# [Problem description]
Write the next part of the cinema chain's earnings call transcript, starting after its final sentence.

# [Passage for review]
^^^^
The next question is from the line of Ankur Periwal from Axis Capital.

A
Ankur Periwal
Vice President of Media and Logistics

To start with, continuing with the CapEx bit, which you just answered. INR 400 crores, INR 450 crores CapEx in this year, this is only for, let's say, 90 screen additions? Or there is some incremental upgradation CapEx as well involved in this?

N
Nitin Sood
Group Chief Financial Officer

Yes, it will be a mixture of both. We will be spending on renovating, upgrading our existing sites, which includes civil upgrades, technology upgrades, new format screens apart from CapEx on new screens. And there is a CapEx versus not only for screens that we are opening, but there are a lot more screens, which we will do in the setout as well. So it's a combination of everything put together.

A
Ankur Periwal
Vice President of Media and Logistics

So Nitin, CapEx on a per-screen basis remains in the range of what we have mentioned earlier? Or there is some changes?

N
Nitin Sood
Group Chief Financial Officer

Yes. The average CapEx per screen is roughly INR 3 crores a screen, it remains on the similar range. No big changes.

A
Ankur Periwal
Vice President of Media and Logistics

Sure, sure. And now for this quarter as well as for this full year, ATP growth has been, as we know, pretty strong. Now any guidance or any thoughts over there, whether we can continue such rise in ATP going ahead as well?

N
Nitin Sood
Group Chief Financial Officer

Yes, I think we are expecting ATP to grow with inflation, that's a broad guidance. Some years grow faster than others. But I think 4% to 5% ticket pricing growth is what we think will continue on a long-term basis.

U
Unknown Executive

And with the advent of more luxury formats coming in, that could at some point in time also give some sort of a push to ATP.

A
Ankur Periwal
Vice President of Media and Logistics

Sure, sir. The reason I asked that was because if I look at footfall in absolute terms, the growth is not commensurate over the -- if I compare it even with the number of screens that we have been adding. So any specific reasons why it does not like 1 quarter, 2 quarter probably for a few years now? So just your thoughts on that. Is it that probably the viewing experience overall has become expensive, and if at all, that is impacting footfall? Or it is largely content driven?

U
Unknown Executive

Firstly, the drop in footfall when you look at the same-store has -- it's not a decline, which has been happening for years. This is something, which we have witnessed this year, the financial year, which has just finished and the year before that. The financial year '15, '16 was one of the best years that we have seen and that year we had grown by a big number on same-store basis as compared to the previous year. For the business, it is a cyclical business. This is a phenomena, which is experienced not just in India, but in almost all markets. U.S. wants to recycle and many other markets, even the fast-developing markets like China, have gone through this cycle. China was flat if you look at the last year and this year they have witnessed a very, very robust and a solid growth over the previous year. So the point, limited point, that we are trying to make this is a cyclical business. We are buoyant and we are confident that this year with the content lineup that we have and hopefully with the law of averages catching up, we will see a big jump in the same-store growth. Content is definitely one big factor why it's a cycle of declines, steeps in values occur. The other reason is also because India is a very sort of peculiar country, peculiar market in the sense that there is overcapacity in certain pockets. But then there is a huge amount of under capacity or negligible presence in other pockets. Even if you look at cities, you would find there are certain pockets, which are highly competitive and then there are certain pockets, which have no presence of multiplexes at all. As we build more multiplexes, these anomalies will get corrected -- will get streamlined. Because of these anomalies also, often you see in certain markets we experience same-store decline in admissions. But our buoyancy on business, our belief on content bouncing back our filmmakers, our colleagues and our peers on the production side of the business so we remain confident that they will get their act together and they will produce bigger and better films, which will hopefully attract more people at the cinemas.
^^^^
# [Supplied entries]
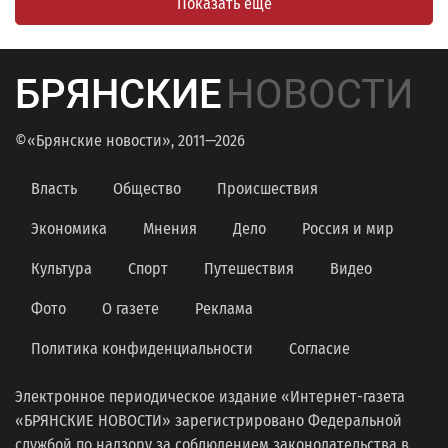
Показать еще
БРЯНСКИЕ
НОВОСТИ
©«Брянские новости», 2011—2026
Власть
Общество
Происшествия
Экономика
Мнения
Дело
Россия и мир
Культура
Спорт
Путешествия
Видео
Фото
О газете
Реклама
Политика конфиденциальности
Согласие
Электронное периодическое издание «Интернет-газета
«БРЯНСКИЕ НОВОСТИ» зарегистрировано Федеральной
службой по надзору за соблюдением законодательства в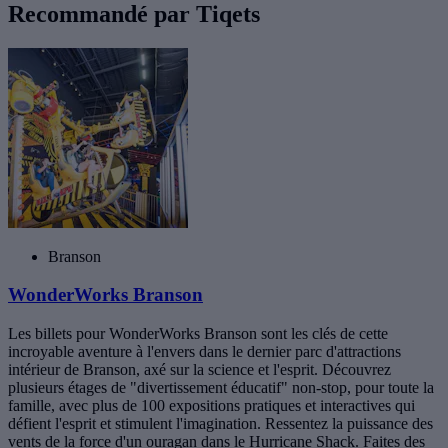
Recommandé par Tiqets
Branson
WonderWorks Branson
Les billets pour WonderWorks Branson sont les clés de cette
incroyable aventure à l'envers dans le dernier parc d'attractions
intérieur de Branson, axé sur la science et l'esprit. Découvrez
plusieurs étages de "divertissement éducatif" non-stop, pour toute la
famille, avec plus de 100 expositions pratiques et interactives qui
défient l'esprit et stimulent l'imagination. Ressentez la puissance des
vents de la force d'un ouragan dans le Hurricane Shack. Faites des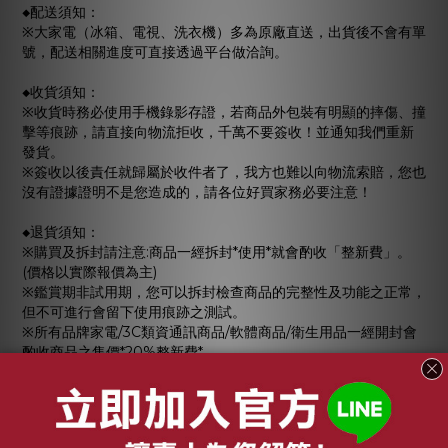
◆配送須知：
※大家電（冰箱、電視、洗衣機）多為原廠直送，出貨後不會有單
號，配送相關進度可直接透過平台做洽詢。
◆收貨須知：
※收貨時務必使用手機錄影存證，若商品外包裝有明顯的摔傷、撞
擊等痕跡，請直接向物流拒收，千萬不要簽收！並通知我們重新
發貨。
※簽收以後責任就歸屬於收件者了，我方也難以向物流索賠，您也
沒有證據證明不是您造成的，請各位好買家務必要注意！
◆退貨須知：
※購買及拆封請注意:商品一經拆封*使用*就會酌收「整新費」。
(價格以實際報價為主)
※鑑賞期非試用期，您可以拆封檢查商品的完整性及功能之正常，
但不可進行會留下使用痕跡之測試。
※所有品牌家電/3C類資通訊商品/軟體商品/衛生用品一經開封會
酌收商品之售價*20%整新費*
※大型家電(洗衣機/冰箱/電視/空調/酒櫃/洗碗機)經到府安裝後之
商品，會酌收商品之售價*40%整新費*
◆若商品寄出但我不要了：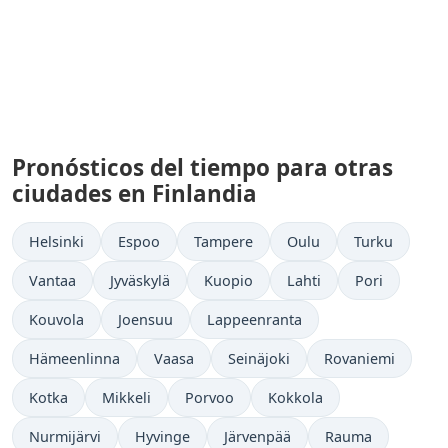
Pronósticos del tiempo para otras
ciudades en Finlandia
Helsinki
Espoo
Tampere
Oulu
Turku
Vantaa
Jyväskylä
Kuopio
Lahti
Pori
Kouvola
Joensuu
Lappeenranta
Hämeenlinna
Vaasa
Seinäjoki
Rovaniemi
Kotka
Mikkeli
Porvoo
Kokkola
Nurmijärvi
Hyvinge
Järvenpää
Rauma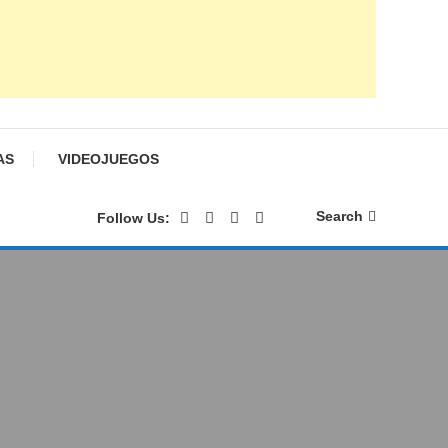
AS
VIDEOJUEGOS
Search
Follow Us: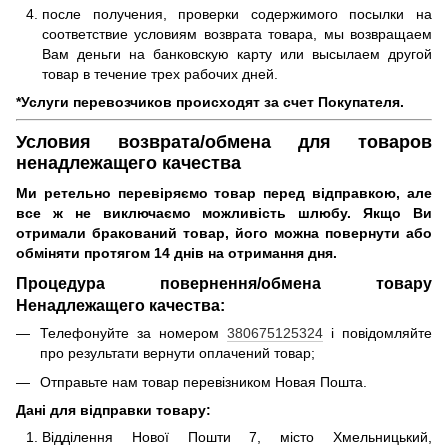
после получения, проверки содержимого посылки на
соответствие условиям возврата товара, мы возвращаем
Вам деньги на банковскую карту или высылаем другой
товар в течение трех рабочих дней.
*Услуги перевозчиков происходят за счет Покупателя.
Условия возврата/обмена для товаров
ненадлежащего качества
Ми ретельно перевіряємо товар перед відправкою, але
все ж не виключаємо можливість шлюбу.
Якщо Ви
отримали бракований товар, його можна повернути або
обміняти протягом 14 днів на отримання дня.
Процедура повернення/обмена товару
Ненадлежащего качества:
Телефонуйте за номером
380675125324
і повідомляйте
про результати вернути оплачений товар;
Отправьте нам товар перевізником Новая Пошта.
Дані для відправки товару:
Відділення Нової Пошти 7, місто Хмельницький,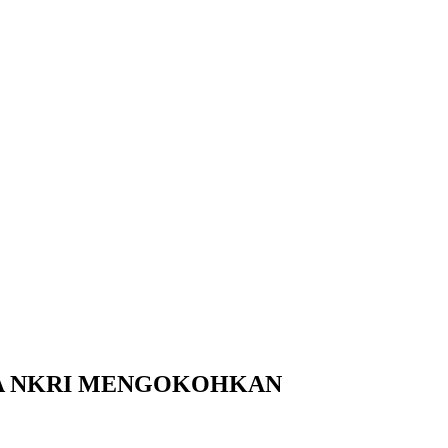
NJAGA NKRI MENGOKOHKAN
^^^^
# [Result]
Operator

The next question is from the line of Naval Seth from Emkay Global.

N
Naval Seth
Research Analyst

I have two questions. One, the guidance of, say, target for ad growth in FY '19? And second, if I understand correctly, large part of our receivables are pertaining to ad revenues. Is that correct? If yes, then I'll extend my question on this.

N
Nitin Sood
Group Chief Financial Officer

Yes, you are right. Large part of the receivables are from advertising. So you can extend your question, yes.

N
Naval Seth
Research Analyst

So if I look, sir, historically, last 4, 5 or 6 years, your incremental ad revenues has always been higher than the receivables while this is the first year where I have seen the reverse. Although, marginal where incremental ad revenue [indiscernible] growth while receivable increase is around INR 54-odd crores. So anything to highlight here, its anomaly for this particular year or has the trend changed?

N
Nitin Sood
Group Chief Financial Officer

No, there's nothing abnormal. It is that the billing cycles during the course of the year changed because of GST. So there were some confusions and stuff like that, so that kind of delayed our billing and hence collection. And you will see that this would come back to its normal self this year, so there will be no change on that. Having said that, you also asked for the guidance for 2019 -- '18, '19. That largely I think, will be on track. We've maintained close to about 15%, 20% growth. And we are fairly confident that we'll be able to get to that number even -- or we are chasing that number rather in '18, '19.

N
Naval Seth
Research Analyst

And sir, as you had stated in the last call that, because of the competitive pressure, there were some kind of uneasiness on the yield increasing, happening as far as 9 months for us. So has that now stabilized? And have you started to see yield improvement happen?

N
Nitin Sood
Group Chief Financial Officer

No, it's a process. We are getting there. The market, sooner than later, once their inventory and time gets filled up would also rely that they would also need to play the value game rather than the volume game. It is a process. It would take a few more quarters to really stabilize. But nevertheless, given the branch trends that we have in the market, we are fairly confident that we would be on track to deliver this growth in some form or the other.

N
Naval Seth
Research Analyst

So then, is it fair to assume that large part of your 15% to 20% growth number for FY '19 would be volume driven as you're saying that you will progress towards this improvement in quarter -- couple of quarters?

N
Nitin Sood
Group Chief Financial Officer

No, not really. Simply because the team always has intent and a target of increasing both by volume and value. When I say volume, I mean more areas of branding sponsorship beyond on-screen is being looked at. We are creating more inventory through digital formats. And hence, this growth of 20% is leveled between both volume as well as value.

Operator

The next question is from the line of [indiscernible] AMBIT Investments.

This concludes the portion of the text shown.